TEXT PASSAGE ▸
For the leanest Rust build, use `default-features = false` or `cargo --no-default-features` instead of a separate `minimal` alias.

## Supported Formats

| Format | Engine | Notes |
|---|---|---|
| CSV | Incremental, Columnar | Auto-detects `,` `;` `\|` `\t` delimiters |
| JSON | Incremental | Array-of-objects |
| JSONL / NDJSON | Incremental | One object per line |
| Parquet | Columnar | Reads metadata for schema/count without scanning rows |
| Database query | Async | PostgreSQL, MySQL, SQLite via connection string |
| pandas / polars DataFrame | Columnar | Python API only |
| Arrow RecordBatch | Columnar | Via PyCapsule (zero-copy) or Rust API |
| Async byte stream | Incremental | Any `AsyncRead` source (HTTP, WebSocket, etc.) |

## Quality Metrics

dataprof evaluates data quality against the five dimensions defined in [ISO 8000-8](https://www.iso.org/standard/76834.html) and [ISO/IEC 25012](https://www.iso.org/standard/35749.html):

| Dimension | What it measures |
|---|---|
| **Completeness** | Missing values ratio, complete records ratio, fully-null columns |
| **Consistency** | Data type consistency, format violations, encoding issues |
| **Uniqueness** | Duplicate rows, key uniqueness, high-cardinality warnings |
| **Accuracy** | Outlier ratio, range violations, negative values in positive-only columns |
| **Timeliness** | Future dates, stale data ratio, temporal ordering violations |

An overall quality score (0 -- 100) is computed as a weighted average of dimension scores.

AIM OF THE EXERCISE ▸ Write what comes next in the dataprof documentation, picking up after its last sentence. The data that follows plays no part in the work.

SUPPLIED DATA ▸
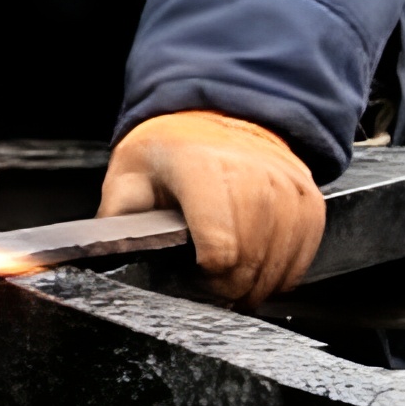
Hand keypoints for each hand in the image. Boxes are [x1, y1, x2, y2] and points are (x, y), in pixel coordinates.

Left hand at [99, 110, 323, 301]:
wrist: (218, 116)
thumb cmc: (170, 150)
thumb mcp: (129, 174)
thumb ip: (116, 217)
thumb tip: (97, 254)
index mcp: (199, 166)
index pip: (220, 248)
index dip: (205, 279)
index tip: (193, 278)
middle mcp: (250, 170)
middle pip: (250, 262)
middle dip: (228, 288)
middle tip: (211, 288)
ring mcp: (285, 182)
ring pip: (280, 262)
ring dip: (257, 284)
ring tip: (233, 281)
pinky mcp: (307, 194)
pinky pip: (305, 250)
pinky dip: (283, 270)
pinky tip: (260, 268)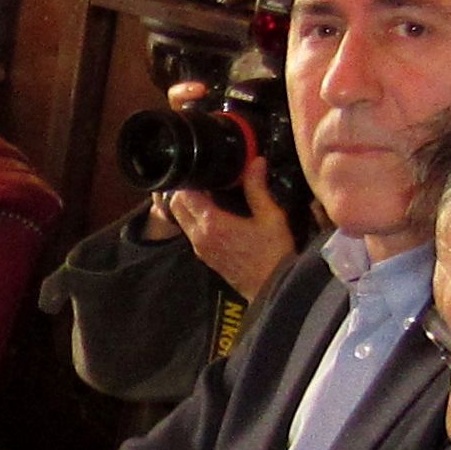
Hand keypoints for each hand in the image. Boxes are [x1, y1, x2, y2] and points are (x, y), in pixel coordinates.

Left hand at [152, 81, 296, 302]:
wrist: (272, 288)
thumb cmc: (273, 252)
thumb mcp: (271, 216)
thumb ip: (258, 188)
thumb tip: (255, 162)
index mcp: (212, 223)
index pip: (185, 195)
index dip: (190, 180)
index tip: (203, 170)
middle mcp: (199, 236)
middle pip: (177, 206)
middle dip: (185, 190)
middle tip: (204, 179)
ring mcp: (200, 248)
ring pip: (181, 219)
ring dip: (187, 205)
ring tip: (208, 193)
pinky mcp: (204, 256)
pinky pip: (190, 231)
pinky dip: (194, 219)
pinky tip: (214, 212)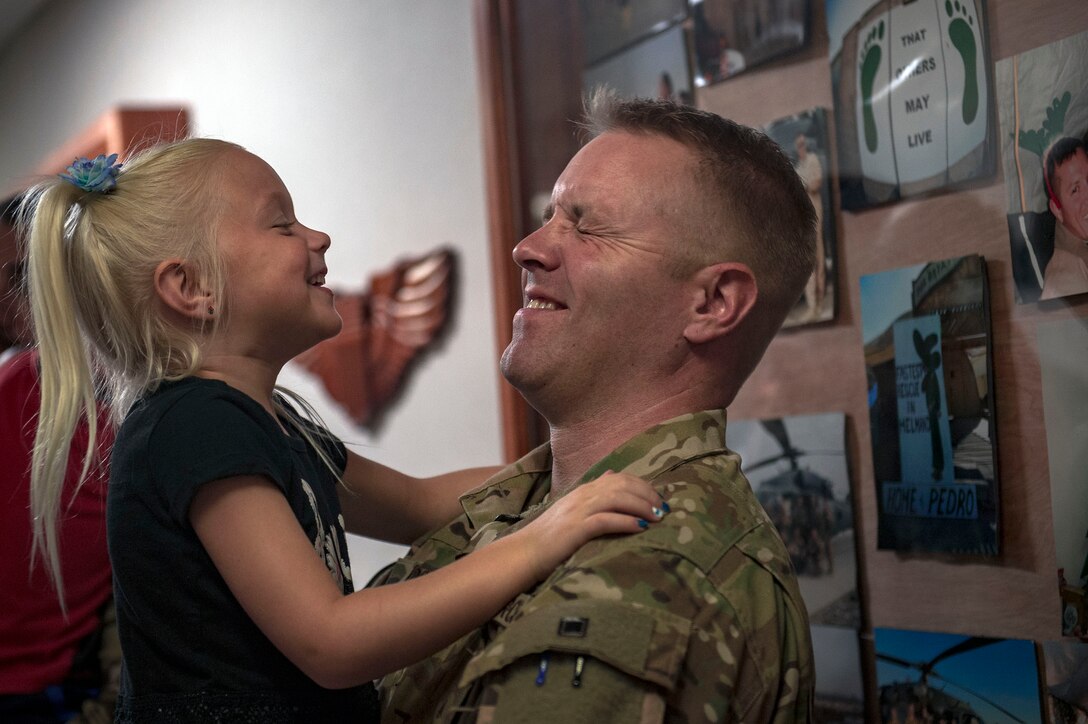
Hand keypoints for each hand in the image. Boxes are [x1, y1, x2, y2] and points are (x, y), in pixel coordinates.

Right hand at [518, 471, 666, 581]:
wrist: (523, 553)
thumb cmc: (549, 537)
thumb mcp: (571, 509)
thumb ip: (592, 493)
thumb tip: (611, 474)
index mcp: (583, 491)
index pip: (619, 478)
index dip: (643, 486)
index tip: (658, 500)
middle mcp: (582, 496)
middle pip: (622, 485)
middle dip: (648, 495)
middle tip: (664, 509)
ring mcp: (577, 511)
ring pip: (617, 498)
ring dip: (642, 506)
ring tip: (657, 518)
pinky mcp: (575, 528)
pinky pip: (605, 519)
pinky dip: (626, 521)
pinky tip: (640, 528)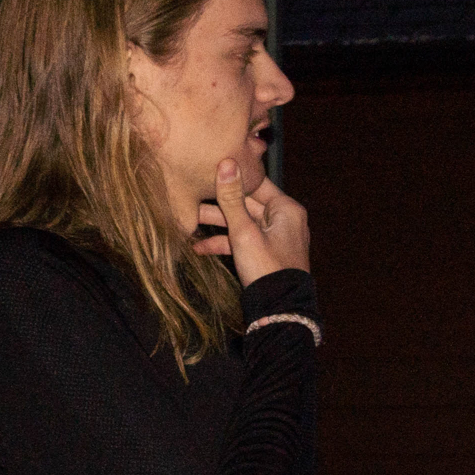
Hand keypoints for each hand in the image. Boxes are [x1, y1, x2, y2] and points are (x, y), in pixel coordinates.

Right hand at [193, 159, 310, 283]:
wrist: (279, 311)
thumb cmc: (266, 268)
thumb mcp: (244, 232)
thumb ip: (232, 199)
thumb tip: (226, 163)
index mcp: (286, 209)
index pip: (256, 184)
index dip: (232, 177)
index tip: (208, 170)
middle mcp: (283, 220)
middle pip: (246, 204)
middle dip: (217, 204)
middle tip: (191, 196)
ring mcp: (274, 238)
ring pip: (241, 223)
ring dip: (216, 225)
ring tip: (188, 220)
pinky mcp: (265, 254)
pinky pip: (243, 242)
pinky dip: (225, 243)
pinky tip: (199, 248)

TASK RESPONSE ▸
## Documentation

### Start here

- [Getting Started]docs/guides/getting-started.md -- the shortest path from mystery dataset to useful signal
- [Examples Cookbook]docs/guides/examples.md -- focused Rust and Python recipes you can adapt quickly

### Integrate it

- [Python API Guide]docs/python/README.md -- files, DataFrames, Arrow interop, exports, and optional source-built async/database features
- [Database Connectors]docs/guides/database-connectors.md -- PostgreSQL, MySQL, SQLite setup and connection patterns

### Understand it

- [Crate Redesign Notes]docs/architecture/crate-redesign.md -- what the facade owns and why the workspace is split this way
- [Contributing]docs/CONTRIBUTING.md
- [Changelog]docs/CHANGELOG.md

### Historical

- [Archived CLI Guide]docs/archive/CLI_USAGE_GUIDE.md -- pre-0.8 reference only

## Academic Work

dataprof is the subject of a peer-reviewed paper submitted to **IEEE ScalCom 2026**:

> A. Bozzo, "A Compiled Paradigm for Scalable and Sustainable Edge AI: Out-of-Core Execution and SIMD Acceleration in Telemetry Profiling," *IEEE ScalCom 2026* (under review).
> [[Repository & reproducible benchmarks]]https://github.com/AndreaBozzo/scalcom2026-dataprof

The paper benchmarks dataprof against YData Profiling, Polars, and pandas across execution efficiency, memory scalability, energy consumption, and zero-copy interoperability in constrained Edge AI environments.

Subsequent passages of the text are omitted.